12. There are also several forms that you can fill out within FastLane.
a. Budget. You must enter exactly the numbers you've had approved by ORA. Your ORA grants specialist can help you figure out which costs go on which lines of the budget. Do not forget to upload your budget justification.
b. Support. In addition to any other current and pending grants your PI has, be sure that this proposal is listed as a pending proposal for both you and your advisor. And of course, if you have other grants, be sure to list them as well.
c. Facilities, Equipment and Other Resources. This can be filled out in the form, or you can upload a file with the same categories. It is likely that your advisor already has this information prepared from other proposals, and may even enter it into the proposal for you.
13. Once you have uploaded all required files and supplementary documents, and filled out all the remaining forms, double-check that the cover sheet is completely filled out, and then ask your ORA grants specialist to review your proposal.

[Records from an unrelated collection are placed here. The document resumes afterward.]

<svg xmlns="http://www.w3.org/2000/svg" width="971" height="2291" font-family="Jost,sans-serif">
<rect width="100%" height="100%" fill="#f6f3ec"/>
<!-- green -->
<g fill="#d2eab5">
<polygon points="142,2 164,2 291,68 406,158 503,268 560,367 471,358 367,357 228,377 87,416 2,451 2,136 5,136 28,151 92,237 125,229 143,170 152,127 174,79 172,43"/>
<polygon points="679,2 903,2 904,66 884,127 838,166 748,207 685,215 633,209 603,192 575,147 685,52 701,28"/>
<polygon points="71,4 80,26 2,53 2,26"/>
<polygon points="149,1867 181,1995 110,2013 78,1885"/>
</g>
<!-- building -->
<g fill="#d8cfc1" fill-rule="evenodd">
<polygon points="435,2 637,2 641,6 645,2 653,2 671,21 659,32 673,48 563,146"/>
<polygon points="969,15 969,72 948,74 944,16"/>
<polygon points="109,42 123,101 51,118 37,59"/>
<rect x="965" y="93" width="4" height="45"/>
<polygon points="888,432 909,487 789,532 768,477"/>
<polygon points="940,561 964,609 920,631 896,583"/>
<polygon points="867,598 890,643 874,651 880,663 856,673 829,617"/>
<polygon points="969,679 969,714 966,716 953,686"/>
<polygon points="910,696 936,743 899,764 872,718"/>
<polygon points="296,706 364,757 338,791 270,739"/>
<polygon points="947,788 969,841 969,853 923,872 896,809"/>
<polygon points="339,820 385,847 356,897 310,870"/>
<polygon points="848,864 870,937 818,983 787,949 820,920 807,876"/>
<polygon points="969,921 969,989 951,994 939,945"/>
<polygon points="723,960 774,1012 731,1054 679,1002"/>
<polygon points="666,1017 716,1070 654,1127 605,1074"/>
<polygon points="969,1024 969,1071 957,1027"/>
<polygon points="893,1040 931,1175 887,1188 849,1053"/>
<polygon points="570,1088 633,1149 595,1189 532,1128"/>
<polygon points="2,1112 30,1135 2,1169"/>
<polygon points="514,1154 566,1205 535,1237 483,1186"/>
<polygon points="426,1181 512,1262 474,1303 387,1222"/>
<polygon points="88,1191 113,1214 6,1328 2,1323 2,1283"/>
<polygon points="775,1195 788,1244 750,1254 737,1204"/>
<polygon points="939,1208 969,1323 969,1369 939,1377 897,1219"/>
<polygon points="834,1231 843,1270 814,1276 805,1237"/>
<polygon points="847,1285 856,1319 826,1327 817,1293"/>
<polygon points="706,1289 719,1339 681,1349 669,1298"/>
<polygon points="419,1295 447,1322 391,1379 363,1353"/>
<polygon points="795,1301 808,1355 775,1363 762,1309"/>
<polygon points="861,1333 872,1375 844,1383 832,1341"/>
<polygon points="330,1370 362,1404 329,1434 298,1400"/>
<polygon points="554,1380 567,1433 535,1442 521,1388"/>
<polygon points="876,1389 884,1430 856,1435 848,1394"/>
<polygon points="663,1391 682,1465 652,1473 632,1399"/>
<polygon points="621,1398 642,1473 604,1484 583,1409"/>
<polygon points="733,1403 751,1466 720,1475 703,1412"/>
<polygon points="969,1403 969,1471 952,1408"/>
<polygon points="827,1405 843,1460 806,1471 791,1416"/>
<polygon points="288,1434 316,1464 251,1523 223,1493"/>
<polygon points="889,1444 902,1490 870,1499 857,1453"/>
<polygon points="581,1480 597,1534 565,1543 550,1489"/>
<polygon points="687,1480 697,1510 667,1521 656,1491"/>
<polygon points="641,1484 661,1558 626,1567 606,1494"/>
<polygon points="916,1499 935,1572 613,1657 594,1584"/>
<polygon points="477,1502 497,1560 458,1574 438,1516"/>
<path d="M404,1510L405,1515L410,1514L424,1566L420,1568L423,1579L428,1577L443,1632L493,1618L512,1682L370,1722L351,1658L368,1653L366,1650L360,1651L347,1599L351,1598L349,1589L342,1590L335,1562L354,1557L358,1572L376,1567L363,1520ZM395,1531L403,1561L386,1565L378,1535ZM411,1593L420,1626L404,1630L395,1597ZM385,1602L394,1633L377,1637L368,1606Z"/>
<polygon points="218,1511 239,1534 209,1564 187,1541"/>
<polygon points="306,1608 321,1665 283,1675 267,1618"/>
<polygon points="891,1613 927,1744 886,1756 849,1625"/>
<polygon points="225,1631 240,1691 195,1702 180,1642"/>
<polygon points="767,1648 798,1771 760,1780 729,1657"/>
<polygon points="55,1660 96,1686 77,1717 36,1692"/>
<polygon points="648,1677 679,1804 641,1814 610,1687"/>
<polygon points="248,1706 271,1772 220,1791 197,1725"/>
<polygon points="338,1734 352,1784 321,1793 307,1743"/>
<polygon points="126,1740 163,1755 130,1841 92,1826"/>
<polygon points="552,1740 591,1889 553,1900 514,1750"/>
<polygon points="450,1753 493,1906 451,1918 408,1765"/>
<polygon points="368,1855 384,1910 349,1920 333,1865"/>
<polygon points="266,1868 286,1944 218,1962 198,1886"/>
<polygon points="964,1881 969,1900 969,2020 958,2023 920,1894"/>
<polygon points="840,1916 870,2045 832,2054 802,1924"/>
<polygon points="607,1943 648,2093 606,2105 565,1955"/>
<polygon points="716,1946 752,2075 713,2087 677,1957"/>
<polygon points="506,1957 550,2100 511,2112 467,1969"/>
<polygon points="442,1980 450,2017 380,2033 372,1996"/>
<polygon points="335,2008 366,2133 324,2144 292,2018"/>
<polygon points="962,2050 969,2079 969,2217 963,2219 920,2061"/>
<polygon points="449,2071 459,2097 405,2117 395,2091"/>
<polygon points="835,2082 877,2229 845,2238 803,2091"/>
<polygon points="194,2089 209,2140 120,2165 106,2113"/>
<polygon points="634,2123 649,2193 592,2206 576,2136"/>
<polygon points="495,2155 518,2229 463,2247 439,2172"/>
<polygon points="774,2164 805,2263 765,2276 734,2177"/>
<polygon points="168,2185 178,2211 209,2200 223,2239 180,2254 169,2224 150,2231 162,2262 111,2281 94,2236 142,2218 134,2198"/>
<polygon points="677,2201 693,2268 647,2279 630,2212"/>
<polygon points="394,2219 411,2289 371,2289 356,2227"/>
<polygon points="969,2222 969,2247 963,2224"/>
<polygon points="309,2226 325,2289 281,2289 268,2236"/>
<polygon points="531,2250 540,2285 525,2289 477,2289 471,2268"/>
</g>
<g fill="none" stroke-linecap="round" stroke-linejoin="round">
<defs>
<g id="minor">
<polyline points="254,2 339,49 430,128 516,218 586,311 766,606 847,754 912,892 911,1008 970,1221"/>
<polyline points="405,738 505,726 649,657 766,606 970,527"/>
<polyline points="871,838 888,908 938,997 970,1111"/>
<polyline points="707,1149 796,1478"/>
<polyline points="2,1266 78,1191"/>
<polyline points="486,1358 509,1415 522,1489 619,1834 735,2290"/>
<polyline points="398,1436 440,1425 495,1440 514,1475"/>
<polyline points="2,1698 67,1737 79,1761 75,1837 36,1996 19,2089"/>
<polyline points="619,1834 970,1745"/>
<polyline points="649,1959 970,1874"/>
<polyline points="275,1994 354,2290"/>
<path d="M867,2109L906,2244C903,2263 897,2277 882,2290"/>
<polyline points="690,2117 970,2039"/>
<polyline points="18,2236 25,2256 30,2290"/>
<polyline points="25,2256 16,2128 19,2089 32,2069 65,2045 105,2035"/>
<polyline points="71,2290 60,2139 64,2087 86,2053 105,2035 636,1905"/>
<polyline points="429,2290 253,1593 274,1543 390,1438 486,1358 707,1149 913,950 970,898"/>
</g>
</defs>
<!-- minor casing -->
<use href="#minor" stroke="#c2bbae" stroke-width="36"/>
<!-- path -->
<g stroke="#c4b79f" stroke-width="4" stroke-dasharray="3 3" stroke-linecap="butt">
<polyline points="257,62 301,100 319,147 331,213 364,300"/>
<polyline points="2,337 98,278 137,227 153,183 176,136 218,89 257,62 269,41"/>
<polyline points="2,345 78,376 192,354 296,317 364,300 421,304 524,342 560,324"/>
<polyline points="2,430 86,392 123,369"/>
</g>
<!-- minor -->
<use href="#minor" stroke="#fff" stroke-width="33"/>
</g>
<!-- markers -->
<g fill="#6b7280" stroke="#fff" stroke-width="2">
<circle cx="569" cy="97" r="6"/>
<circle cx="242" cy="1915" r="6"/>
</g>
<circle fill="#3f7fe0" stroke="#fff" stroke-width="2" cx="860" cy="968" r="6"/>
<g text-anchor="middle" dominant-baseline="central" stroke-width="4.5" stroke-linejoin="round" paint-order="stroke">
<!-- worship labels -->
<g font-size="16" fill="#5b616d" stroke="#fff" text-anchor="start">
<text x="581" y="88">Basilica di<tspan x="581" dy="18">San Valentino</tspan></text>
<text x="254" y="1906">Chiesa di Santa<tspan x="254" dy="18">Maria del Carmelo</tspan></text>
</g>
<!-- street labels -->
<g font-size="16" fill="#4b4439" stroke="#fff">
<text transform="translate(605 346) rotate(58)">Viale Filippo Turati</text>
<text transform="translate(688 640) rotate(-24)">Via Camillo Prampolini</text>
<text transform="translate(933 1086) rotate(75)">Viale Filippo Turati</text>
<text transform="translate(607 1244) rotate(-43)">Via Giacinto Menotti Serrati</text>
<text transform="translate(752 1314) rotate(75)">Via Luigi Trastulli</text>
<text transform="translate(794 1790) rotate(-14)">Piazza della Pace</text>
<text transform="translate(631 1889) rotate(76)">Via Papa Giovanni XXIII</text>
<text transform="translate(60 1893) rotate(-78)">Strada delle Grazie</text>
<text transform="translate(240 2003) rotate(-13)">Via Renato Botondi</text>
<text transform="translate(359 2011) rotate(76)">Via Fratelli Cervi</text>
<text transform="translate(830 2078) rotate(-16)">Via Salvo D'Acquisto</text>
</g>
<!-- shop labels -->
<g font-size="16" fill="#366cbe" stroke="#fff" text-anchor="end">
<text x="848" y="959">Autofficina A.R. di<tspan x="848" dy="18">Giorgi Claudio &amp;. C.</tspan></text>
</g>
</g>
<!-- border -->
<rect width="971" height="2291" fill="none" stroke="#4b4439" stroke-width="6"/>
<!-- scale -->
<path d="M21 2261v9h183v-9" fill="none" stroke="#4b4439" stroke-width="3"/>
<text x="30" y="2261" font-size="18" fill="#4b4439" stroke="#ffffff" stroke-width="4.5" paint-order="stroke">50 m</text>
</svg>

14. Once you have fixed any problems your ORA grants specialist finds, and your proposal has been approved for submission, change the proposal setting in the FastLane main menu to "allow SRO access". [Login to FastLane, select the proposal, and then click the "SRO Access" button to set the SRO access level.]
15. Login one last time and download a copy of the entire submission by selecting the print function, and choosing "entire proposal", which will allow you to save a pdf file of the whole thing.
16. Contact your ORA grants specialist, and ask them to submit the proposal. Do make sure you receive confirmation by 5pm of the deadline date that the proposal has been submitted.
17. Thank your advisor and your ORA grants specialist.
18. Do not re-read your proposal until after you've heard the results of the review process. You'll just notice typos and errors and get all stressed out.
19. Take yourself out for a celebratory drink.